The debate on the benefits of trade has dominated this decade, and Africa has cast its vote for more and better trade with itself. In March 2018, African countries signed a landmark trade agreement, the African Continental Free Trade Area Agreement (AfCFTA), which commits countries to remove tariffs on 90 percent of goods, progressively liberalize trade in services, and address a host of other non-tariff barrier.
If successfully implemented, the agreement will create a single African market of over a billion consumers with a total GDP of over $3 trillion. This will make Africa the largest free trade area in the world. What is less known about the AfCFTA is that its scope exceeds that of a traditional free trade area, which generally focus on trade in goods, to include trade in services, investment, intellectual property rights and competition policy, and possibly e-commerce.
The AfCFTA is complemented by other continental initiatives, including the Protocol on Free Movement of Persons, Right to Residence and Right to Establishment, and the Single African Air Transport Market (SAATM). The scale of AfCFTA’s potential impact makes it vital to understand the main drivers of the agreement and the best methods to harness its opportunities and overcome its risks and challenges.The signing of the AfCFTA in Kigali comes at a time when the benefits of trade are actively contested, and global powers that traditionally promoted trade as a crucial driver of growth are now calling into question its very tenets.
This apprehension is not without cause. It is broadly recognized that, while globalization and trade produced the impressive economic expansion of the past three decades, the gains have not been fairly distributed. The World Bank population-weighted Gini index shows that inequality rose steeply between 1988 and 1998 and declined only moderately by 2013. Although global poverty has fallen, prosperity has not been fully shared.Can Africa do better with trade? The share of intra-African exports as a percentage of total African exports has increased from about 10 percent in 1995 to around 17 percent in 2017, but it remains low compared to levels in Europe (69 percent), Asia (59 percent), and North America (31 percent). This is an important reason to expect that trade will be a key driver of growth in Africa.
According to modeling results by the Economic Commission for Africa (ECA),1 the AfCFTA is projected to increase the value of intra-African exports. AfCFTA will be a game changer for stimulating intra-African trade. It is projected, through the sole removal of tariffs on goods, to increase the value of intra-African trade by between 15 percent (or $50 billion) and 25 percent (or $70 billion), depending on liberalization efforts, in 2040, compared to a situation with no AfCFTA in place.

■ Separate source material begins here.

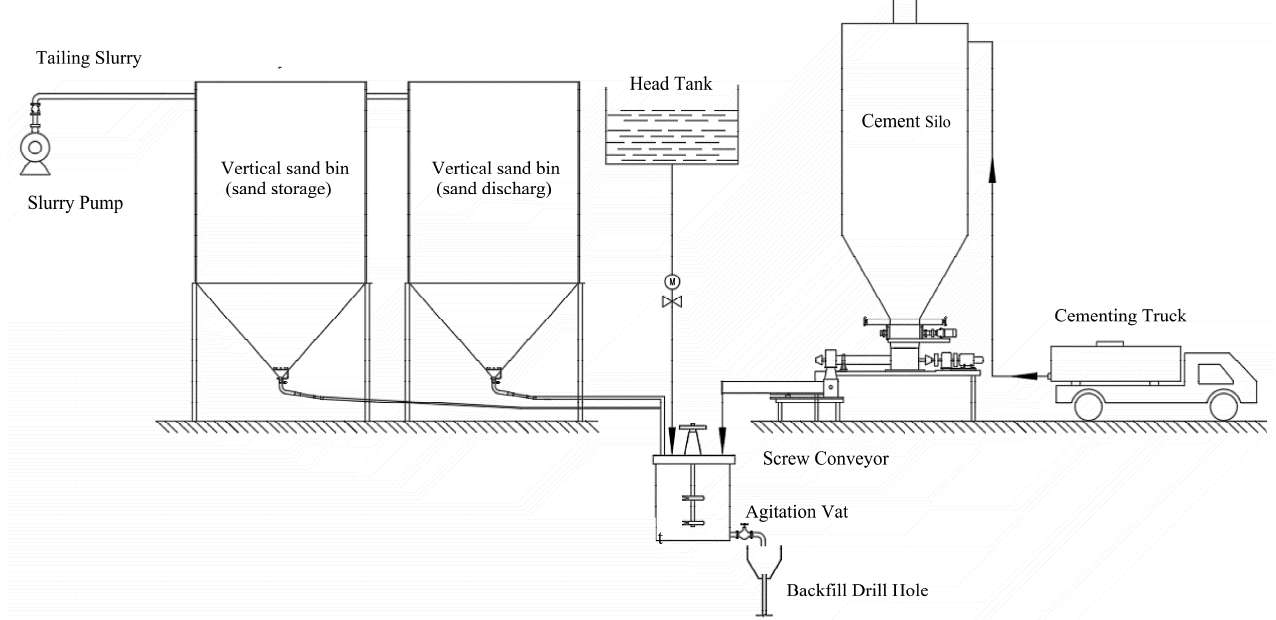
Figure 3. (Source elaborated by authors) Process flow of vertical sand silo backfill system.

Alternatively, the share of intra-African trade would increase by nearly 40 percent to over 50 percent, depending on the ambition of the liberalization, between the start of the implementation of the reform (2020) and 2040.2Recent evidence by ECA shows that when African countries trade with themselves they exchange more manufactured and processed goods, have more knowledge transfer, and create more value. In fact, manufactured goods make up a much higher proportion of regional exports than those leaving the continent—41.9 compared to 14.8 percent in 2014. The real test of the AfCFTA, however, will be how quickly African countries can accelerate export diversification and product sophistication and make trade more inclusive.